INTERVIEW

 

Musikszene
"Hauptsache, der Lappen geht hoch."
Wenn Opernsänger plötzlich ausfallen ...
Von Stefan Siegert

"Ein unmögliches Kunstwerk" sei die Oper, sagt der Musikschriftsteller Oskar Bie in seinem Opernbuch. In der langen Reihe schier unlösbarer Paradoxa, die der sprachmächtige Kenner darin als konstitutiv fürs Genre aufzählt, fehlt allerdings ein wichtiges: Der Widerspruch zwischen der Sphäre zauberhafter Illusion und dem real existierenden Apparat, der sie Abend für Abend ermöglicht. Kaum etwas fordert diesen Apparat stärker heraus als der Moment, in dem ein Mitglied des für eine Aufführung vorgesehenen Gesangsensembles kurzfristig absagt. Darauf folgt meist die medizinische Untersuchung eventueller Reparaturmöglichkeiten des betroffenen Stimmapparats. Geht sie negativ aus, ist - vom künstlerischen Betriebsbüro bis hinunter in die Werkstätten und Beleuchterteams - extrem schnelles und wirkungsvolles Reagieren angesagt. Nach Möglichkeit gleichzeitig müssen Gewandmeister und Maskenbildner Kostüme, Schuhe und Perücken einer oft unerwarteten Realität anpassen.

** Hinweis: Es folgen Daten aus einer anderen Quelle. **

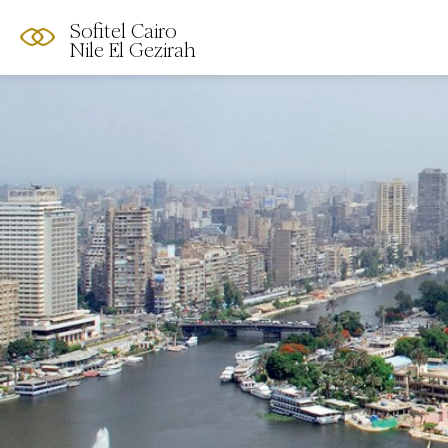
Sofitel Cairo
Nile El Gezirah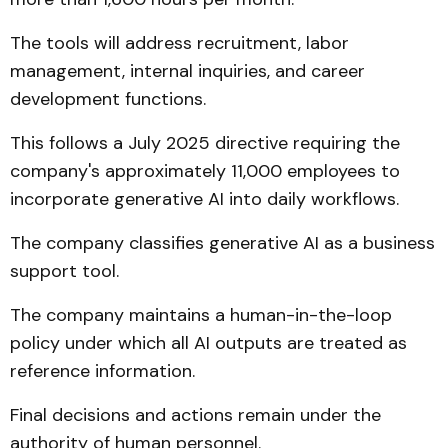
The tools will address recruitment, labor
management, internal inquiries, and career
development functions.
This follows a July 2025 directive requiring the
company's approximately 11,000 employees to
incorporate generative AI into daily workflows.
The company classifies generative AI as a business
support tool.
The company maintains a human-in-the-loop
policy under which all AI outputs are treated as
reference information.
Final decisions and actions remain under the
authority of human personnel.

Der in schweißtreibend kurzer Zeit von nicht selten entlegenen Orten herangeschaffte Ersatz muss augenblicklich in die Gänge, die Handlungen und Stichworte der Inszenierung eingeweiht werden. Im Schnellverfahren sind Eigenheiten und Striche der musikalischen Seite des Abends zu vermitteln. Das alles geschieht in meist derart perfekter Abstimmung, Disziplin und Gelassenheit, dass ein abgesagter Opernabend zu den extremen Seltenheiten des Betriebs gehört. Weniger selten sind die Anekdoten und Geschichten, die von den Fast-Katastrophen, den Gerade-Noch-Rettungen und Bravourstücken entfesselter Improvisation erzählen.